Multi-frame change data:
###

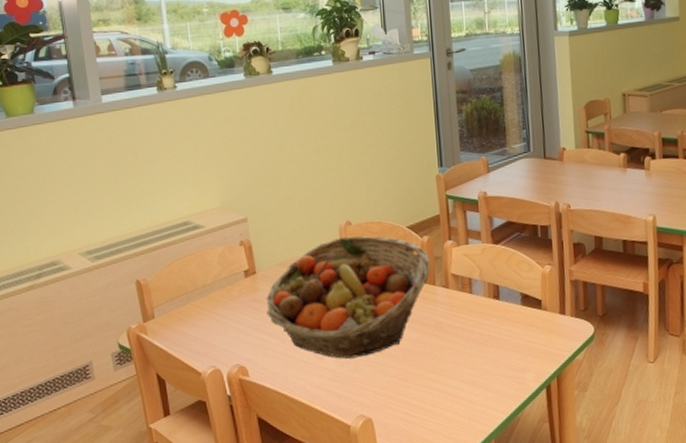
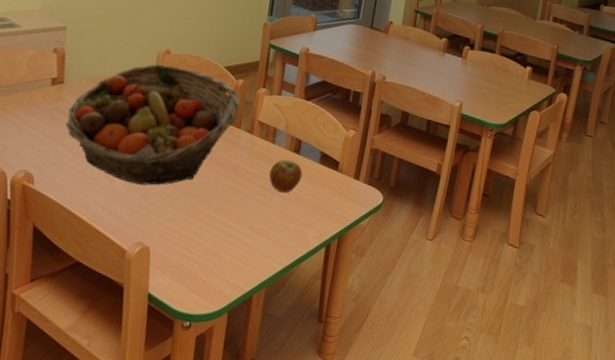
apple: none [474,307,507,341] -> present [269,159,303,193]

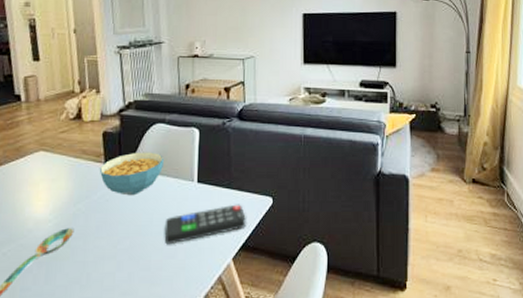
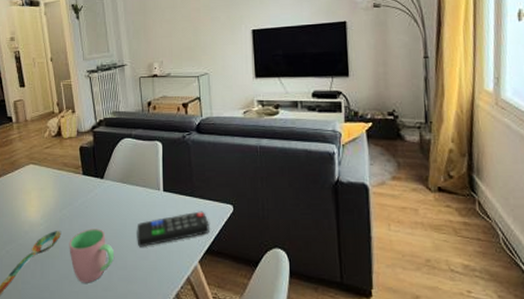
cup: none [82,225,137,287] -> present [69,229,115,283]
cereal bowl: present [99,152,165,196] -> none [78,164,133,203]

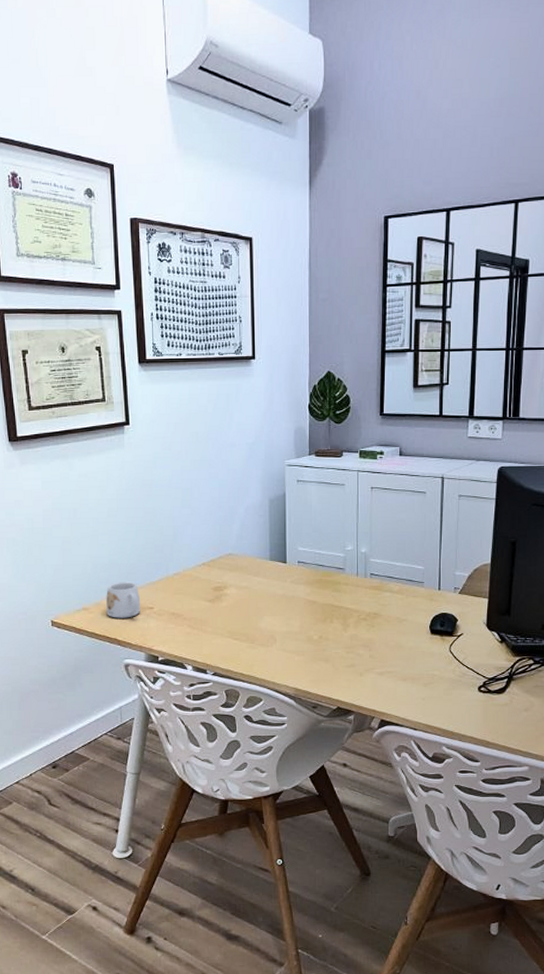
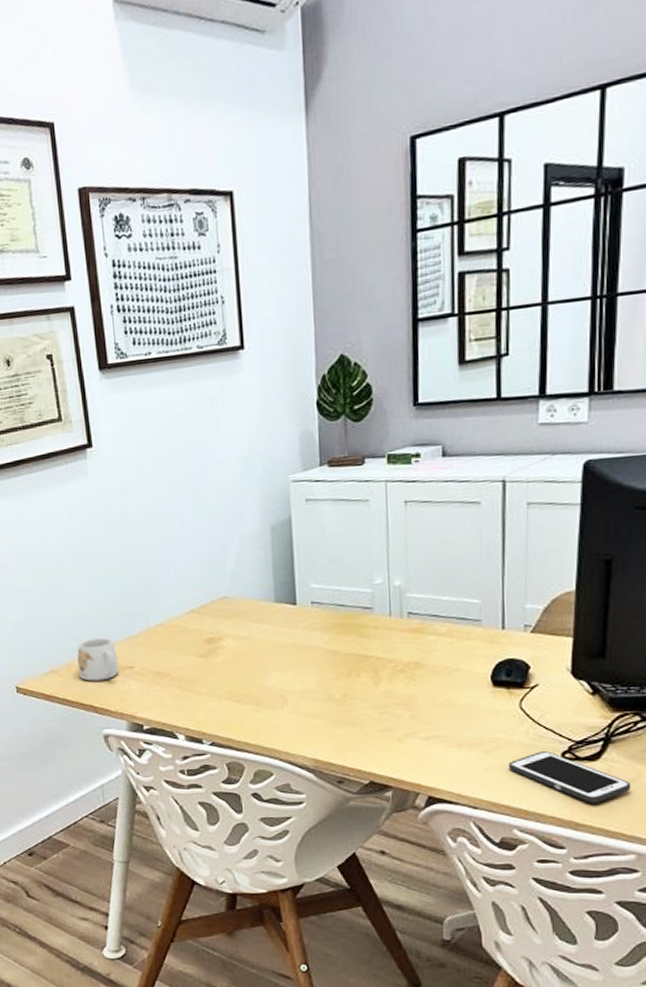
cell phone: none [441,685,526,726] -> present [509,751,631,803]

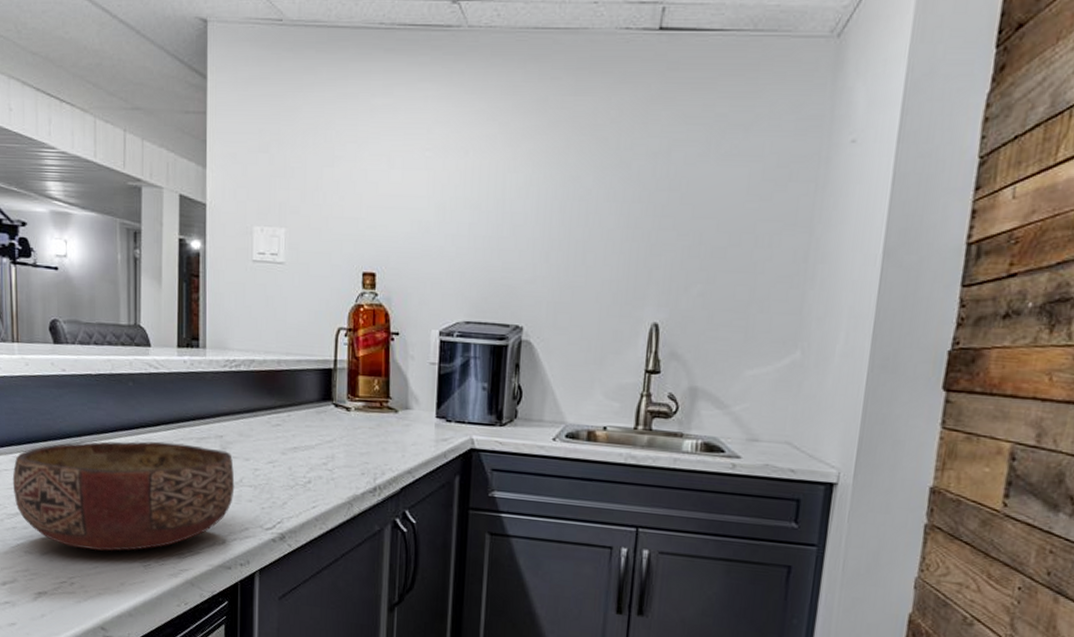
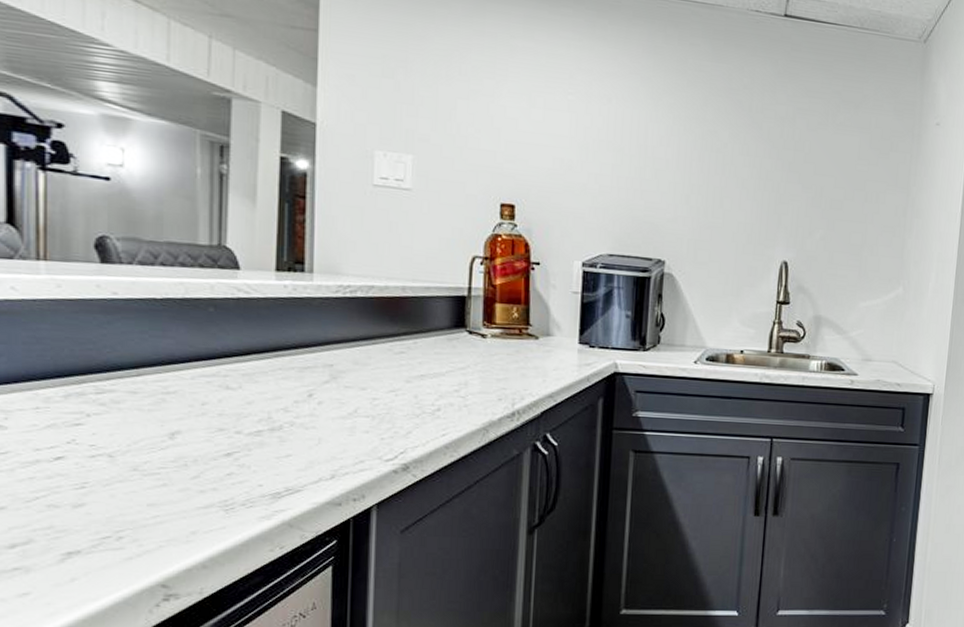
bowl: present [12,441,235,551] -> none [31,372,348,498]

###

Exercise: Return only the lines from the one that contains "cup: none [82,225,137,287]" through the closing line of the data, inclusive, reproduced exactly and with every picture left out.

Output below:
cup: none [82,225,137,287] -> present [69,229,115,283]
cereal bowl: present [99,152,165,196] -> none [78,164,133,203]

cell phone: none [441,685,526,726] -> present [509,751,631,803]

bowl: present [12,441,235,551] -> none [31,372,348,498]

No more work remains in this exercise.